After leaving Beijing, we traveled to Xi’an, China about 750 miles inland from Beijing and a much drier environment. A major tourist attraction in the region is the tomb of the first Emperor of China, Qin Shi Haung. The formal name of the site is the Museum of Qin Terra-cotta Warriors and Horses. The striking aspect of the museum’s three archaeological pits is how technology is being used to evolve the science to better preserve the artifacts because light and air are the biggest dangers. The first pit which is the site of the 8,000 warrior figures and horses has produced volumes of information about the world of the first Emperor, and also revealed the challenges in preserving uncovered material because the color patina of the warriors disappears or loosens once exposed to the environment. UNESCO designation as a World Heritage Site was awarded in 1987.
Mound tombs are scattered across the landscape near Xi’an with the newest interpretative site being underground Hangyangling Museum with glass floor walking and viewing areas that permit visitors to view the air-conditioned dig sites with the least amount of danger to the objects. The 12-15 inch figures unearthed in the Tomb of Emperor and Empress Jingdi represented court life. The human figures for example were once clothed warriors; other figures include maidens, domestic animals, and an array of cooking utensils. The visitor experience was augmented with a 3D film that highlights the scientific discovery and the history of the Emperor Jingdi.

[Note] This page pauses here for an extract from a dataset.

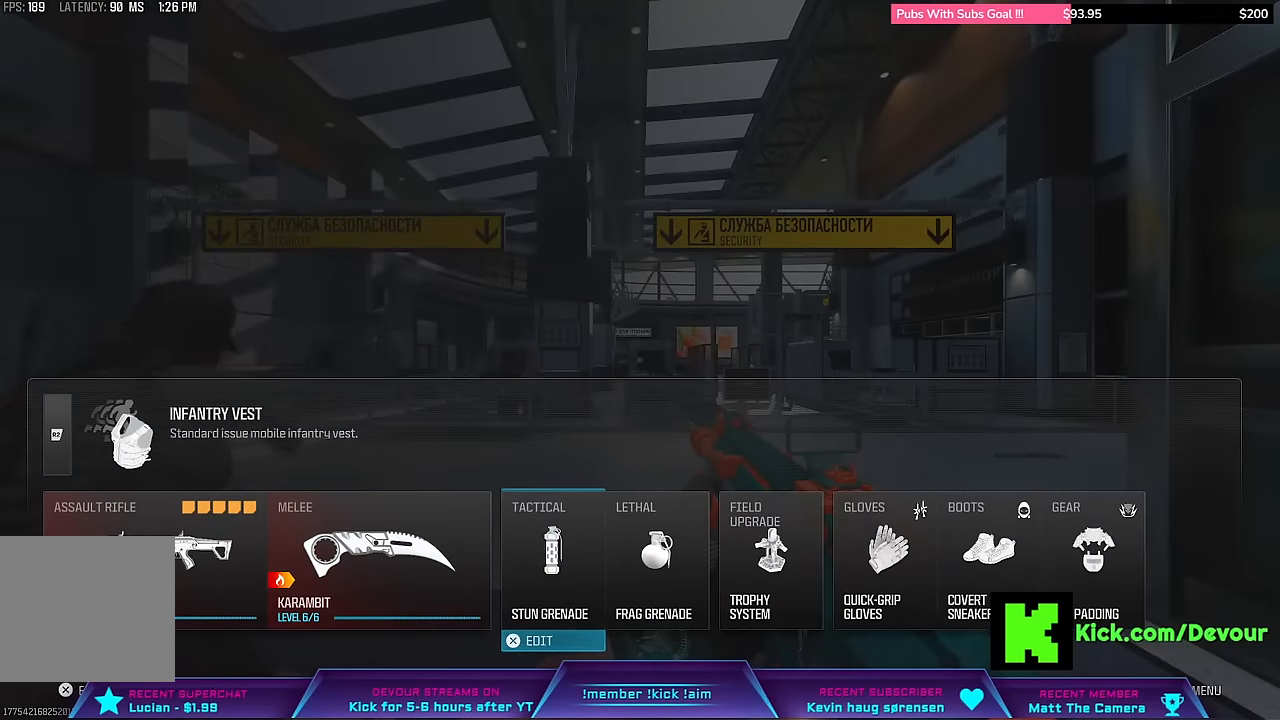
{"buttons": [], "left_stick": "center", "right_stick": "center", "events": []}
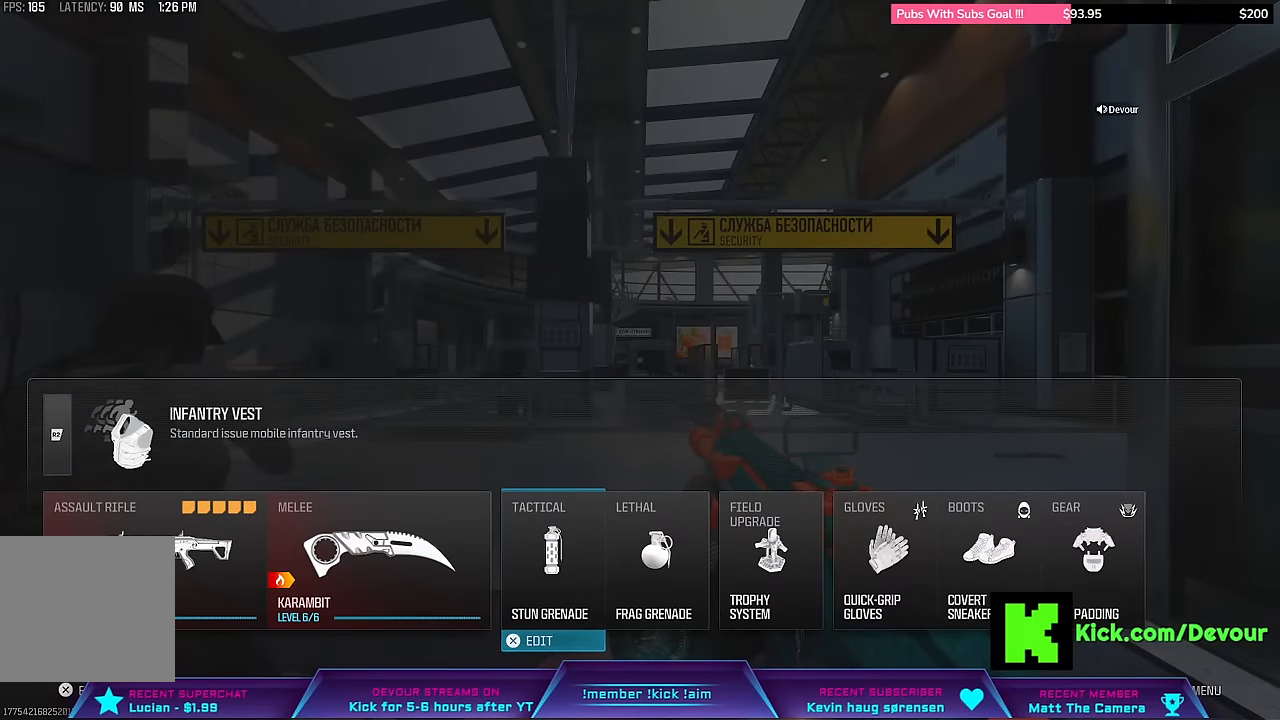
{"buttons": [], "left_stick": "center", "right_stick": "center", "events": []}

The Muslim community in Xi’an near the Drum Tower held the most surprises notably being The Great Mosque and the Muslim Quarter along with a thriving commercial area of shops, restaurants, farmer produce, and vendors of various products. Women’s and men’s attire referenced cultural practices in other parts of the Islamic world, women’s head scarfs for example, but there was a distinctiveness that evoke a Muslin world dating back to the thousands of years old silk trading routes that spanned Asia, India, China and Europe. The thriving streets and alley ways in the Muslim community had a resilience that centuries of endurance could only create.